Friday, November 2, 2018

U of M Wins $5M contract for Aquifer Research

Posted By on Fri, Nov 2, 2018 at 9:00 AM

click to enlarge Groundwater discharge from an aquifer test at the Tennessee Valley Authority Allen Combined Cycle Plant in October. - USGS
  • USGS
  • Groundwater discharge from an aquifer test at the Tennessee Valley Authority Allen Combined Cycle Plant in October.

University of Memphis researchers will examine water quality issues related to the Memphis Sand Aquifer over the next five years with a new $5 million contract from Memphis Light, Gas & Water (MLGW).

A U of M news release says MLGW "has grown increasingly concerned over water quality impacts to our sole source of drinking water, the Memphis aquifer. Above the Memphis Aquifer is a protective clay layer which shields our drinking water from pollution, but gaps, or 'breaches' in the clay have been discovered."

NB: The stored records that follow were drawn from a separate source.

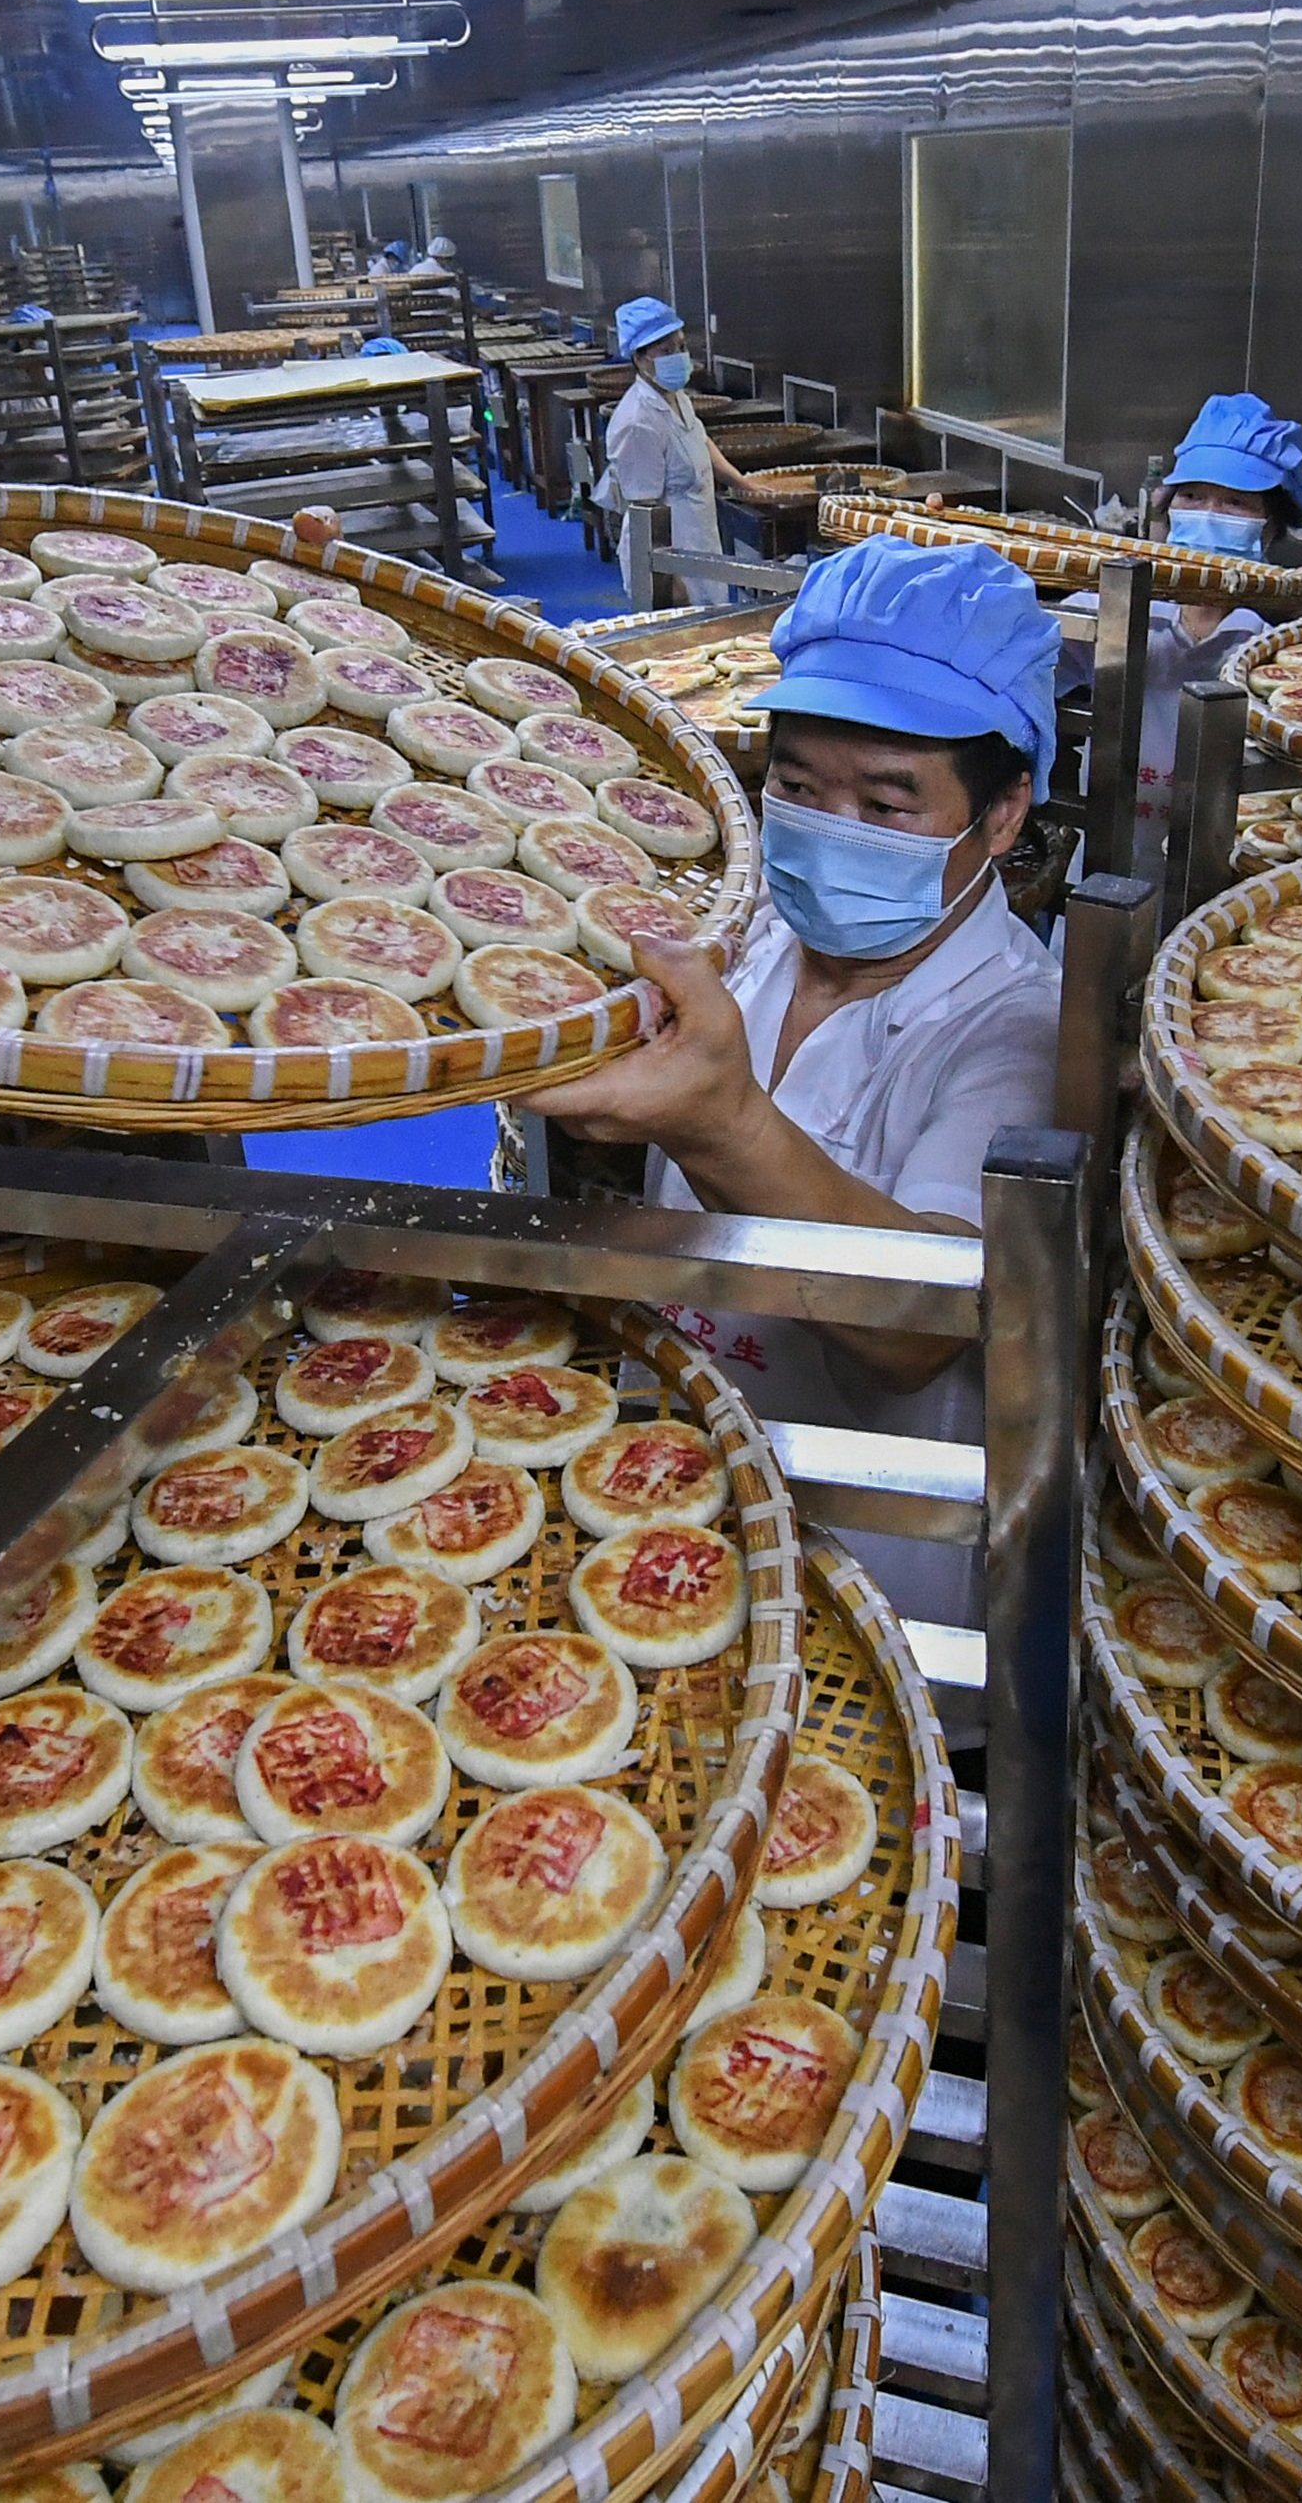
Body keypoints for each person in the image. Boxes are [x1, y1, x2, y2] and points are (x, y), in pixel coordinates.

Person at [526, 536, 1063, 1618]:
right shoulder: (753, 935)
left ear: (1001, 815)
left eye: (887, 803)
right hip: (677, 1478)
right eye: (799, 787)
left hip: (875, 1548)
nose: (829, 831)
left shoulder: (1016, 1024)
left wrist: (718, 1121)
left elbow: (919, 1327)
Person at [1063, 389, 1302, 830]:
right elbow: (1027, 656)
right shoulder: (1125, 604)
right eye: (1193, 496)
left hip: (1233, 851)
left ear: (1270, 526)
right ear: (1169, 507)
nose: (1209, 514)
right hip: (1114, 850)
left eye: (1235, 501)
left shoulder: (1281, 635)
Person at [591, 295, 725, 608]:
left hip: (698, 541)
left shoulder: (676, 397)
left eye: (680, 347)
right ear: (639, 358)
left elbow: (700, 442)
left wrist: (747, 485)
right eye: (665, 351)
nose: (678, 356)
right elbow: (643, 510)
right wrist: (667, 580)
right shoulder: (637, 421)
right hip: (667, 556)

click to enlarge A diagram shows the layer of aquifers underneath Memphis. - COREY OWENS/GREATER MEMPHIS CHAMBER
  • Corey Owens/Greater Memphis Chamber
  • A diagram shows the layer of aquifers underneath Memphis.

The contact will go, specifically, to the university's Center for Applied Earth Science and Engineering Research (CAESER). That group will be tasked "with finding more breaches in our clay layer, subsurface mapping of the aquifer, and determining how water use patterns impact groundwater contamination around the breaches. These gaps in the clay layer exist naturally and cannot be filled due to their size and depth below ground."

"These breaches pose a risk to the excellent water quality of the Memphis aquifer whereby contaminants are able to bypass the protective nature of the confining clay and enter the aquifer," said Dr. Brian Waldron, director of CAESER. "Over the next five years, we will bring the brightest student minds from around the world to the University of Memphis to tackle the problems we face."

click to enlarge U of M’s Scott Schoefernacker
  • U of M’s Scott Schoefernacker

The $5-million contact and university dollars will allow CAESER to support at least 30 graduate students to investigate breaches within the MLGW water service area The grant does not cover Germantown, Cordova, Collierville, or Bartlett, although the breaches could continue into those service areas. CAESER hopes to "expand current contracts to address the issues."

The new contact is thanks, largely, to a Memphis-City-Council-approved water rate hike of 1.05 percent on MLGW bills, which comes out to roughly 18 cents per month.